= TO-DO ITEM =
Each entry below should be printed exactly, with every image left out.

[Before and after images]

((

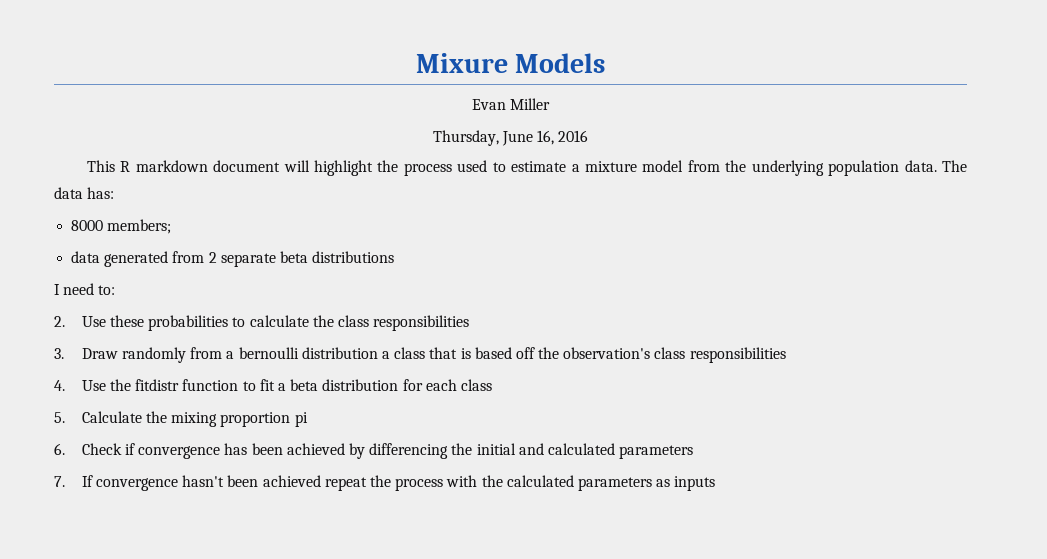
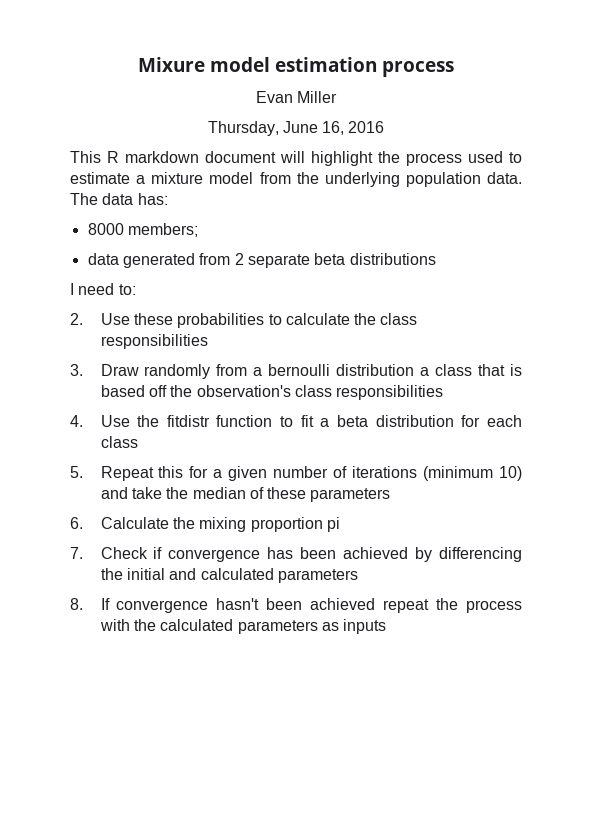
[515,53,606,73] Models -> [209,57,455,77] model estimation process
(65, 417) none -> [100,466,522,481] [100,487,391,502] [70,517,83,529] Repeat this for a given number of iterations (minimum 10) and take the median of these parameters // 6.
[54,443,65,455] 6. -> [70,547,83,559] 7.
[54,476,65,487] 7. -> [70,598,83,610] 8.

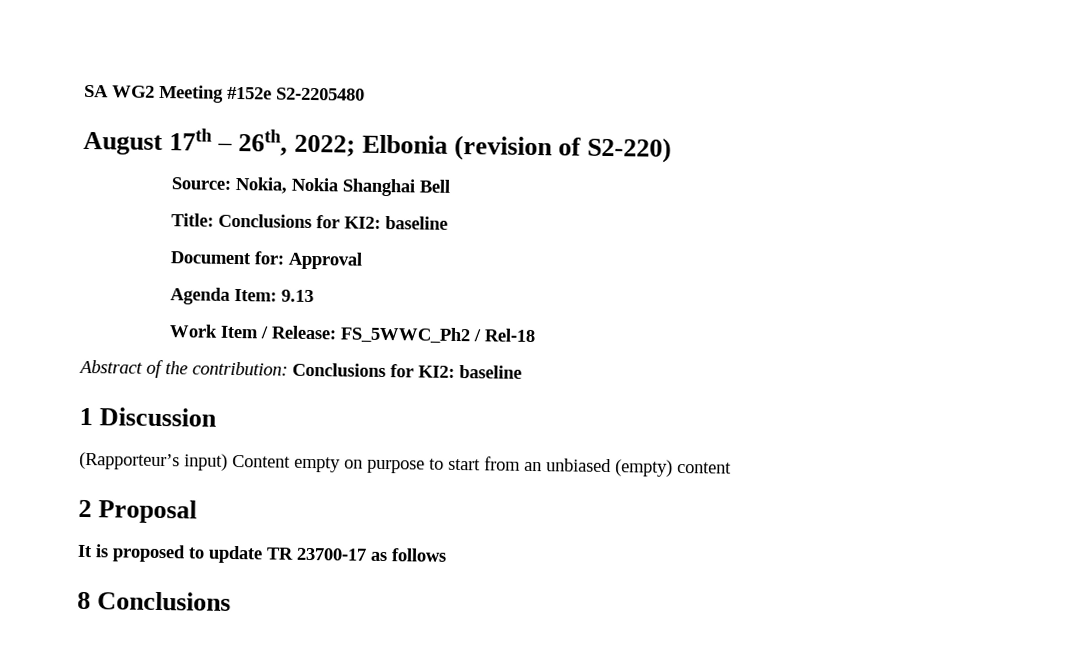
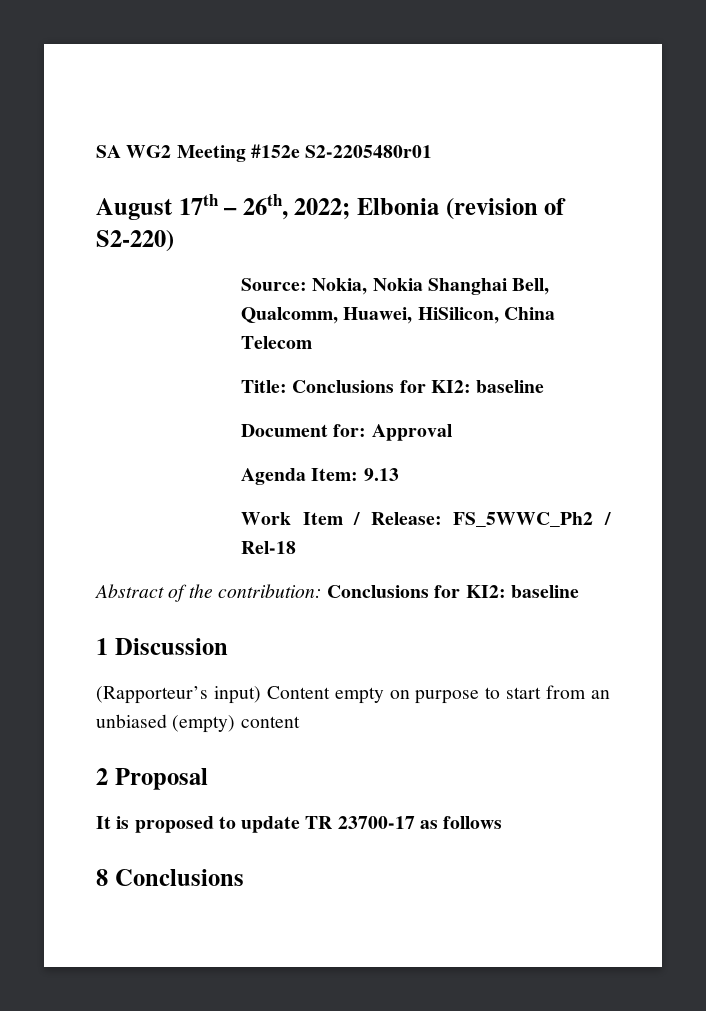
[276,87,365,101] S2-2205480 -> [305,145,433,158] S2-2205480r01
[419,179,452,193] Bell -> [512,278,550,295] [241,307,555,324] [241,336,313,349] Bell, Qualcomm, Huawei, HiSilicon, China Telecom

))

= ANSWER TO THE PROBLEM =
[515,53,606,73] Models -> [209,57,455,77] model estimation process
(65, 417) none -> [100,466,522,481] [100,487,391,502] [70,517,83,529] Repeat this for a given number of iterations (minimum 10) and take the median of these parameters // 6.
[54,443,65,455] 6. -> [70,547,83,559] 7.
[54,476,65,487] 7. -> [70,598,83,610] 8.

[276,87,365,101] S2-2205480 -> [305,145,433,158] S2-2205480r01
[419,179,452,193] Bell -> [512,278,550,295] [241,307,555,324] [241,336,313,349] Bell, Qualcomm, Huawei, HiSilicon, China Telecom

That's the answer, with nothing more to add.